### Problem to solve
Could the data below be copied exactly, minus the pictures?

Top of Available data

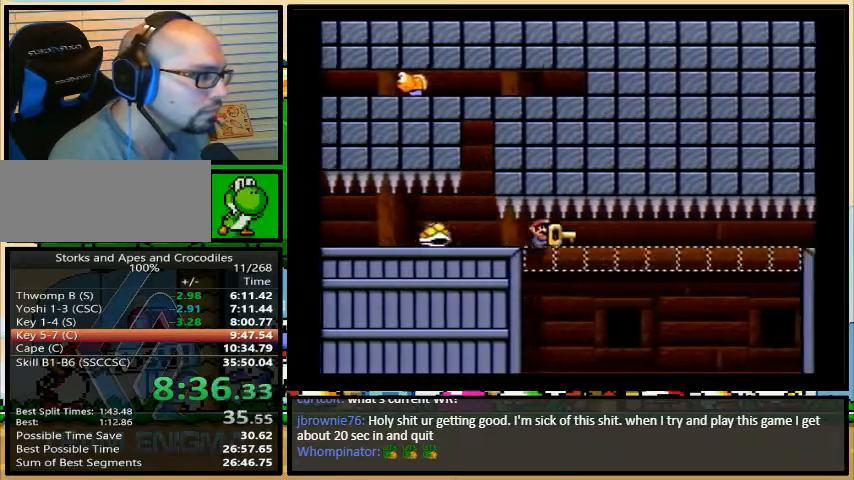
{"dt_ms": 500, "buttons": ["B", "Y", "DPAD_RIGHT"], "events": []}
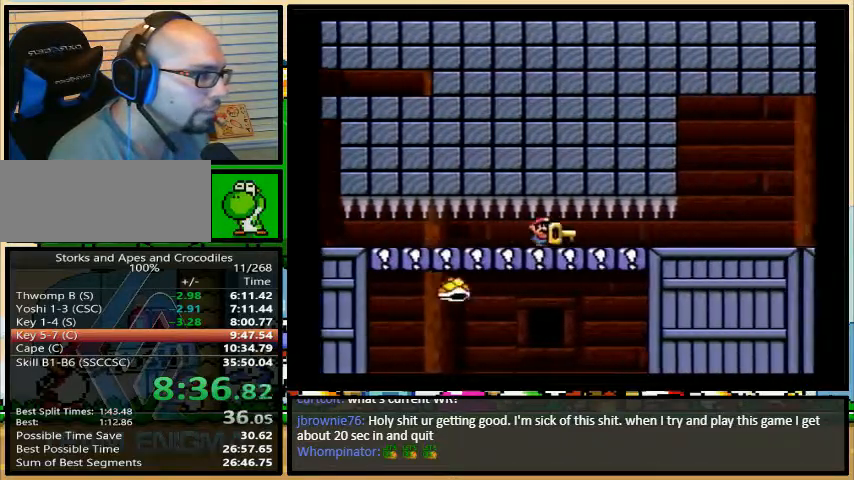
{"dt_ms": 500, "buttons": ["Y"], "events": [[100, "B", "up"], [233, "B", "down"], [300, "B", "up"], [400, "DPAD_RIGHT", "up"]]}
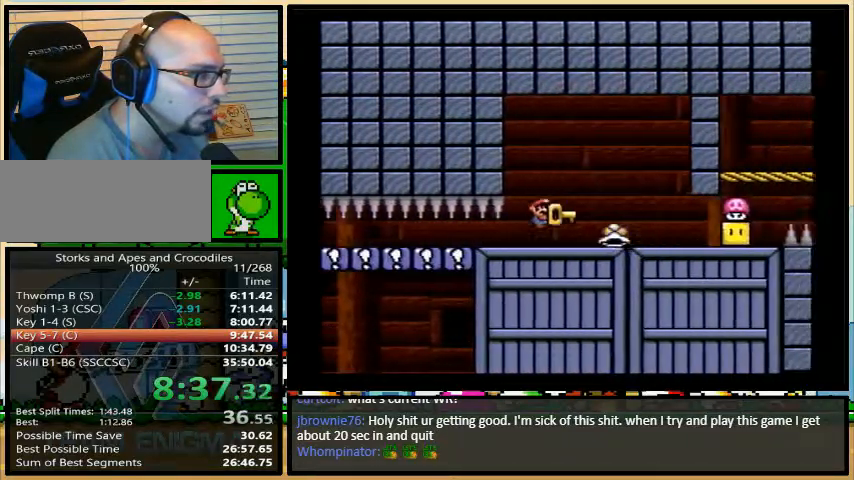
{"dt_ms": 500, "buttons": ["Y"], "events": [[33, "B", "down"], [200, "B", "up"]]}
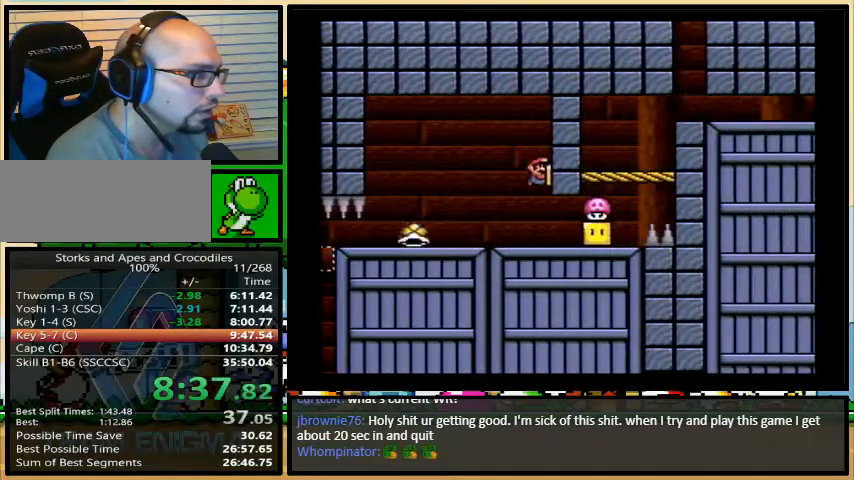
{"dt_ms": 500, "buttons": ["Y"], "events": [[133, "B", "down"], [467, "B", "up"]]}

Bottom of Available data

### Finished exercise
{"dt_ms": 500, "buttons": ["B", "Y", "DPAD_RIGHT"], "events": []}
{"dt_ms": 500, "buttons": ["Y"], "events": [[100, "B", "up"], [233, "B", "down"], [300, "B", "up"], [400, "DPAD_RIGHT", "up"]]}
{"dt_ms": 500, "buttons": ["Y"], "events": [[33, "B", "down"], [200, "B", "up"]]}
{"dt_ms": 500, "buttons": ["Y"], "events": [[133, "B", "down"], [467, "B", "up"]]}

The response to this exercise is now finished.